Segment Start: INFORMATION

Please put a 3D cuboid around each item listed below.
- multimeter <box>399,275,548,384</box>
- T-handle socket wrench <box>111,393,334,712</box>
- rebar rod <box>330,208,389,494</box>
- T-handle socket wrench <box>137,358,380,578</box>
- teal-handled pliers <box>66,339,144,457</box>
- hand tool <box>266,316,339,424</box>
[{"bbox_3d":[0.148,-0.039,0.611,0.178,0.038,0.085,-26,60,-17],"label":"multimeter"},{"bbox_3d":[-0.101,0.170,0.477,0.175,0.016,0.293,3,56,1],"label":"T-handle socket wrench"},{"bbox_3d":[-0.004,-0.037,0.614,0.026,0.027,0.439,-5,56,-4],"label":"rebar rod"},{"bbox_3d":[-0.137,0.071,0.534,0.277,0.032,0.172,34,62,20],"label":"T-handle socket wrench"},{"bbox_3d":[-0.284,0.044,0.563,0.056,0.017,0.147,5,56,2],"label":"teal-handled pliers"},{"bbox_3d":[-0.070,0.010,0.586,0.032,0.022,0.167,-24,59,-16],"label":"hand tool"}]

Segment End: INFORMATION
Segment Start: INFORMATION

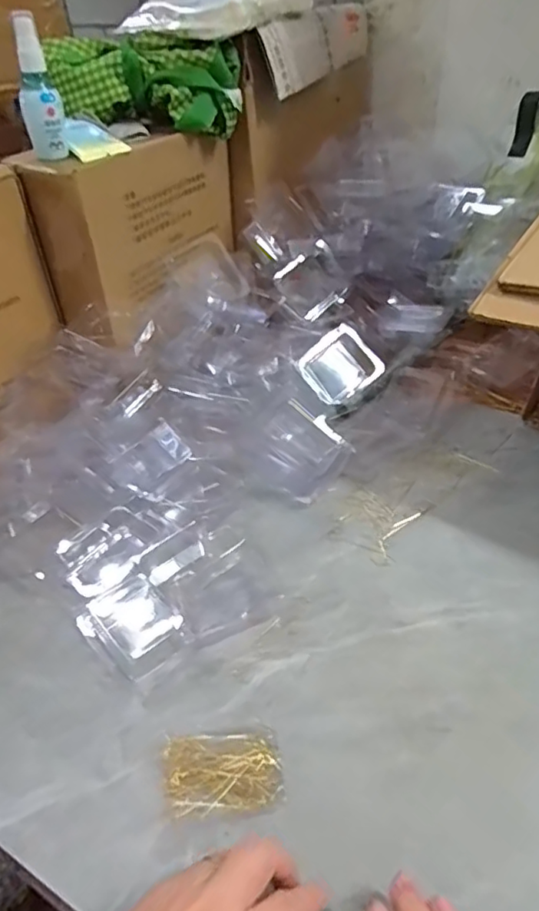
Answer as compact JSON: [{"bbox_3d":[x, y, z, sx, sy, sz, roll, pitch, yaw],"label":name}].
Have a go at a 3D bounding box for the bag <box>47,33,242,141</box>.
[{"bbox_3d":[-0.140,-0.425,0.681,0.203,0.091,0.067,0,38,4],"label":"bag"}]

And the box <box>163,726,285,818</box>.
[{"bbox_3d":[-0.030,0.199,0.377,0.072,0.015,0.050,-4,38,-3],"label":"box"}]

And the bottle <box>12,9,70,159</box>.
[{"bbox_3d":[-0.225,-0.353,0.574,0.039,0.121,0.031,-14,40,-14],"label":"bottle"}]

Segment End: INFORMATION
Segment Start: INFORMATION

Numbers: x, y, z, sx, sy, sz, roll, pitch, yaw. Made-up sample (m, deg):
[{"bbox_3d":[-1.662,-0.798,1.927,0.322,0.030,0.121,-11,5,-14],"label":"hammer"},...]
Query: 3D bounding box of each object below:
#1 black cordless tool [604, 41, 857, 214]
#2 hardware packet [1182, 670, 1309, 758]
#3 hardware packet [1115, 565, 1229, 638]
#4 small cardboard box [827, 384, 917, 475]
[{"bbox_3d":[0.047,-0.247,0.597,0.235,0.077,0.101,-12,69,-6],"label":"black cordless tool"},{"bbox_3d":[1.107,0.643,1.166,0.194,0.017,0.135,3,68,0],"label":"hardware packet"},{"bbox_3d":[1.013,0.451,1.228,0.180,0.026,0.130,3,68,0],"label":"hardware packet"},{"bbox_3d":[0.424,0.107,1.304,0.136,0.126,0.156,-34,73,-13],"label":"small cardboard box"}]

Segment End: INFORMATION

### TASK DESCRIPTION
Please report every line of the records above that contains the word "roll".

### WRITTEN RESPONSE
Answer as compact JSON: [{"bbox_3d":[x, y, z, sx, sy, sz, roll, pitch, yaw],"label":name}].
Numbers: x, y, z, sx, sy, sz, roll, pitch, yaw. Made-up sample (m, deg):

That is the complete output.